• Défi 195

     

     

    Matelôt Josette à la vigie pour le  Défi 195 à l’horizon

    Elle nous présente Edmond ! A partir de ce tableau (vu dans une brocante) racontez une histoire courte avec les mots incorporés : « Ciel, chaussure, coq, couronne et crapaud. »

    Elle nous attend pour le lundi 20 novembre

     

     

     

    Il me regarde, me demandant de l'aider un peu, rien qu'un peu.

    « Ils ne me comprennent pas » yeux perçants, d'un bleu polaire, moue renfermée.

    Ses parents, braves gens, l'implorent de leur parler, de leur confier, ce qui lui fait si mal.

    Edmond revient de l'école mutuelle, il termine en étant le premier . Il voudrait tant aller au lycée Saint-Vincent, y apprendre encore, lire François-René de Chateaubriand, réciter André Chénier, apprendre, passer ses soirs sur les devoirs.

    « Ils ne comprendront pas » « sauvez-moi » «je ferai tout ce que vous voudrez ! J'irai chercher le bois, je recopierai vos écrits avec ma belle écriture ».

    Les parents, sont inquiets, leur enfant, à qui ils proposent de faire un apprentissage chez un menuisier ébéniste, plus qu'un simple apprentissage, un tour de France complet, leur fils, leur Edmond, leur seul garçon. Emilie est à Lyon, dans une famille bourgeoise, chambrière de Madame.

    Edmond se renferme, il oublie, tout, la maison chaude qu'il aimait tant, les chants de sa mère, les objets en bois sculptés par son père ; le chien Barbiche, les vaches, les champs de blés, les courses à travers bois et vallons. Edmond me supplie encore davantage.

    Et moi, Amantine Dupin, qui lui ai ouvert la porte aux secrets des mots, à leur ineffable saveur, à leur goût de liberté, vais-je le laisser devenir ébéniste ? Lui dont les mains fines ne sont guère destinés à créer la beauté dans le bois.

    Edmond se fait encore plus silencieux, son regard plus acéré et ses parents se recroquevillent. Ils pourraient ordonner, tempéter.
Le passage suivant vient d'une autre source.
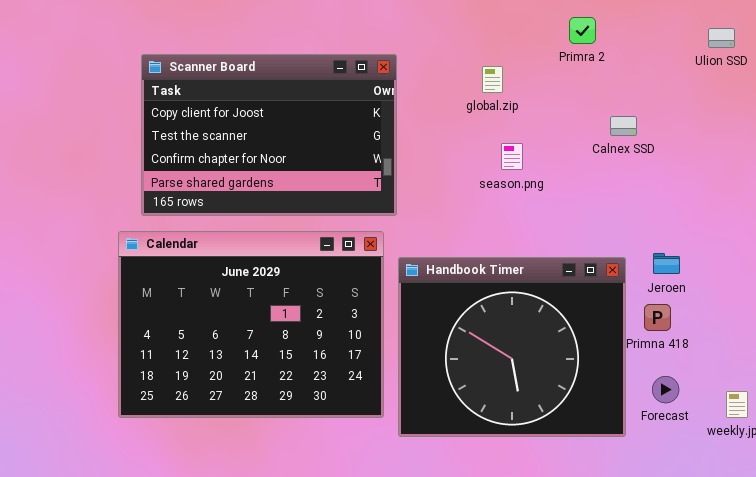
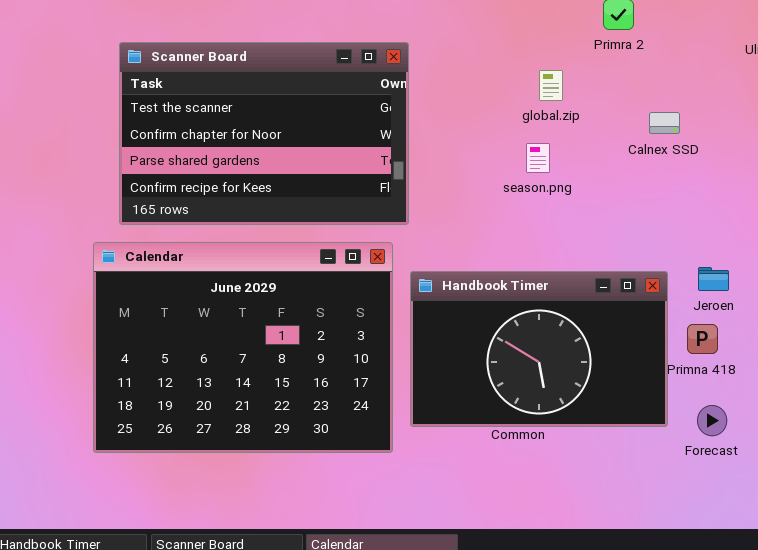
Scanner Board: [141,54,397,216] -> [119,42,409,225], scrolled down 1 row
global.zip: [482,66,503,93] -> [539,70,563,101], moved
Handbook Timer: [398,257,626,437] -> [410,271,668,427], resized

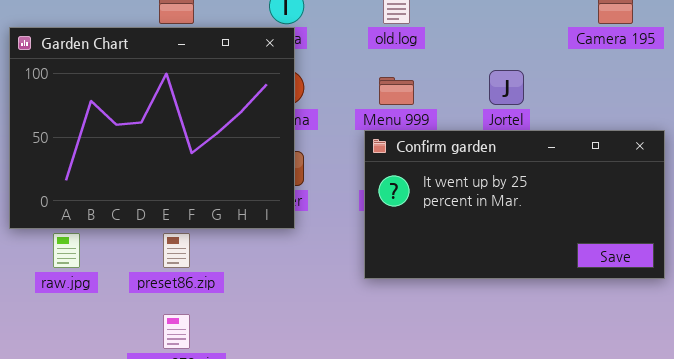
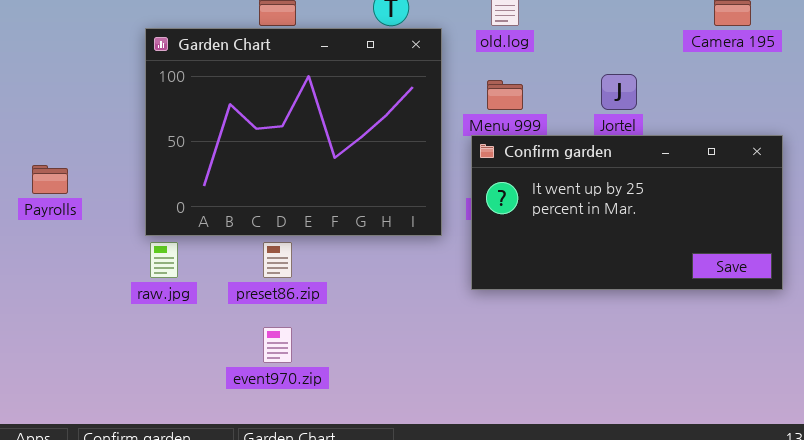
Garden Chart: [9,27,295,229] -> [145,28,442,236], moved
Ils pourraient frapper bien à l'abri chez eux. Non, ils sont simplement malheureux et tristes. Pour eux, le sacrifice était déjà grand de le laisser aller sur les routes des compagnons.

    Je sais que je vais changer une vie, il ne sera pas de ce monde bourgeois, il ne sera plus du monde paysan. Il chantera les alexandrins, il apprendra le latin et conjuguera nominatif, datif etc.

    Et dans un silence pesant, je mesure mes mots : « M et Mme Bonlevain, Edmond a réussi si facilement son certificat d'études que je vous offre de lui payer ses études au Lycée Saint-Vincent. Il reviendra durant les vacances chez vous. En échange, cher Edmond, je vous demande de m'aider à ranger mes documents et à lire des livres à Maurice et Solange. »

    Edmond se déplie tel un pantin, une marionnette et me saute au cou «Vous me sauvez, je vous remercie Madame et vous serai à jamais dévoué ! »

    Ses parents, immobiles, des statues, savent que la séparation est inévitable ! Leur enfant, enjoué, empressé va entrer dans un nouveau monde d'où ils se sentent bien loin. Pourtant, résignés, non pas amers, ils bougent enfin. Une larme coule des yeux de la mère, bien vite essuyée. Edmond ne boudera plus jamais, n'appellera plus au secours. Il apprendra, survivra aux moqueries des élèves mieux nés, arpentera les ministères, visitera Venise et reviendra toujours chez ses parents et Madame Amantine Dupin.

     

     

     

    Si tu sais méditer, observer et connaître

    Sans jamais devenir sceptique ou destructeur ;

    Rêver, mais sans laisser ton rêve être ton maître, 
    Penser sans n'être qu'un penseur; 

     

    Si tu peux être dur sans jamais être en rage, 
    Si tu peux être brave et jamais imprudent, 
    Si tu sais être bon, si tu sais être sage 
    Sans être moral ni pédant ; 

    ..

    Tu seras un homme, mon fils.



    Georges SAND

     

    adieu, ciel, chaussure, coq, couronne et crapaud, adieu mots obligés, je vous rendrai grâce un autre jour. 


  • Commentaires

    1
    Marie de Cabardouche
    Lundi 20 Novembre 2017 à 10:43

    Une main tendue peut faire basculer un destin.

    Un choix est toujours douloureux, Solange et Maurice sauront en cicatriser.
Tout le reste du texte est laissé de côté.